契約形態はトークンを一定期間オプション付きローンないし一定割合をアロケートするケースが多いです。故に、追加でのステーブルコインの入金は必要ありませんが、トレーディング益も発行体に帰属しないため注意が必要です。

どっちがいいの?

結論DMMとDPM、どちらが良い悪いということはないのですが、法的リスクやオペレーションフローを鑑みてDPM型を選択するプレイヤーが国内では増えてきている印象です。一方、海外勢はDMM型を好んで使うケースがそれなりにあるような印象です。

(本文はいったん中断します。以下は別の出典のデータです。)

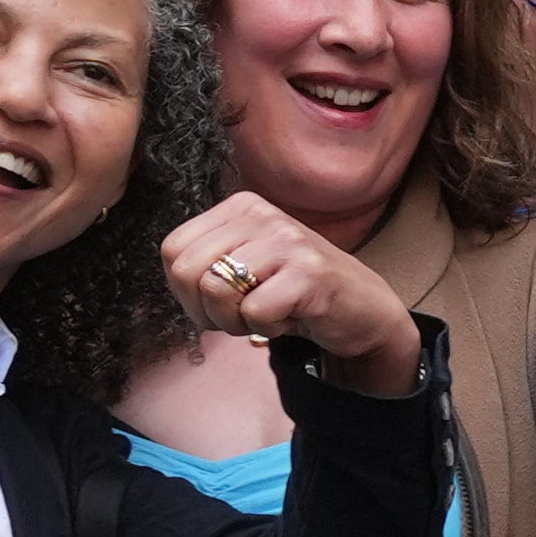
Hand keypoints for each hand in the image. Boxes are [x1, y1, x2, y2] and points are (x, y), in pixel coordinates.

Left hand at [162, 193, 422, 393]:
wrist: (362, 309)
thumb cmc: (295, 293)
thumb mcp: (246, 262)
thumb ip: (207, 260)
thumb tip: (173, 274)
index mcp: (240, 207)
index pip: (173, 249)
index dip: (184, 290)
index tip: (218, 303)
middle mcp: (262, 214)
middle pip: (187, 271)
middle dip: (206, 310)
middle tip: (240, 316)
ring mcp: (288, 240)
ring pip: (217, 290)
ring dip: (236, 321)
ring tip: (265, 316)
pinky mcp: (311, 272)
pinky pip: (256, 312)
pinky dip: (267, 329)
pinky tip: (290, 319)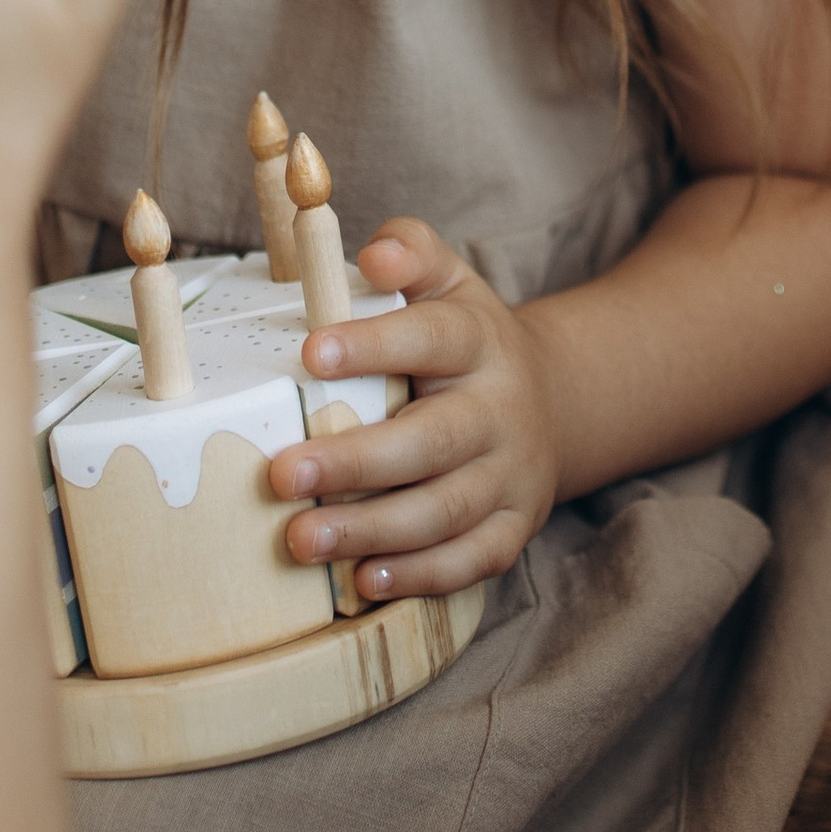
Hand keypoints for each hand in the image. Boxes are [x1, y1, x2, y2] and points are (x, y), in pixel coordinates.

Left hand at [271, 221, 558, 600]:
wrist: (550, 402)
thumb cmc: (464, 341)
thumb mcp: (447, 281)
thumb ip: (411, 251)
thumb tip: (374, 255)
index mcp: (480, 341)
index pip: (432, 338)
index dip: (374, 346)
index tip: (310, 353)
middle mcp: (501, 410)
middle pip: (434, 440)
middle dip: (357, 461)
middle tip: (281, 474)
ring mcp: (511, 475)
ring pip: (445, 510)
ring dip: (371, 530)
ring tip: (300, 539)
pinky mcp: (513, 528)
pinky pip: (469, 561)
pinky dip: (419, 575)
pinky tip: (363, 580)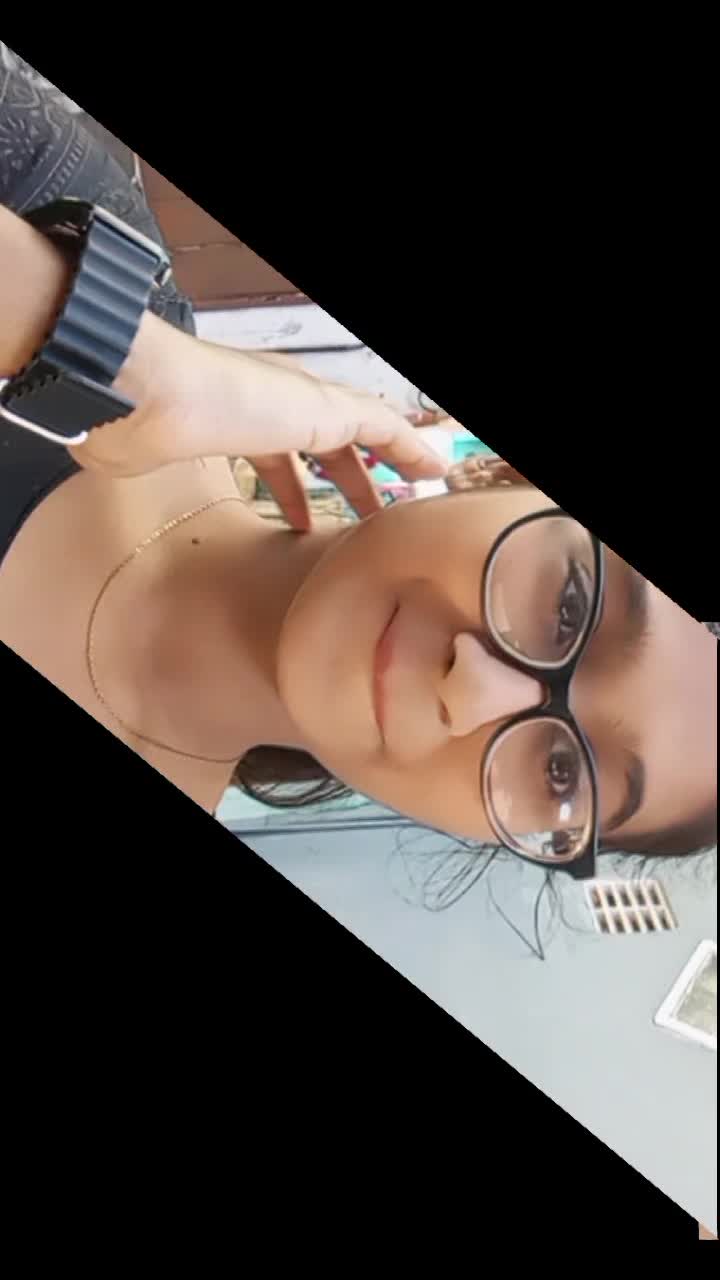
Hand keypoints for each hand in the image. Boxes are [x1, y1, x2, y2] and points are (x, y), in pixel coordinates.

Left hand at [71, 317, 447, 528]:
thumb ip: (376, 428)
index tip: (429, 480)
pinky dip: (271, 497)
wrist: (144, 397)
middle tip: (380, 523)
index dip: (401, 451)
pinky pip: (249, 476)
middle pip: (330, 444)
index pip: (370, 422)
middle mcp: (278, 403)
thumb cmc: (232, 397)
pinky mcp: (201, 448)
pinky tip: (270, 521)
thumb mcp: (321, 408)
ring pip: (289, 462)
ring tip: (325, 532)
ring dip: (311, 493)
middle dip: (358, 480)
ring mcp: (239, 425)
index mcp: (310, 392)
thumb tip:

契約書の観点だと、DPMの方が詳細且つ厳密な内容となるケースが多いです。

注意点

まずは、マーケットメイカーとの契約に焦らず経済条件を吟味の上判断すると良いでしょう。焦って契約すると後々大変です。(これはビジネス一般にですが・・・)また、しばしばマーケットメイカーとトラブルになって契約をスイッチしたい、というご相談をいただきます。

マーケットメイカーとのトラブルの原因として、成功報酬の算出手法や市場でのアクティビティの内容に関することが非常に多いです。

一方、マーケットメイカーは市場の安定性に寄与するために原資産のリスクを取っているということを忘れないでください。即ち、発行体とマーケットメイカーのインセンティブを一致させていればトラブルは起きにくいということです。

マーケットメイカーには、発行体にとって不利益となるような行動を取るに足るインセンティブ(つまりマイナスのインセンティブ)を与えないように気を付けましょう。

DMM型とDPM型でそれぞれどのような発行体にとっての負のインセンティブが働きうるかはまたの機会に。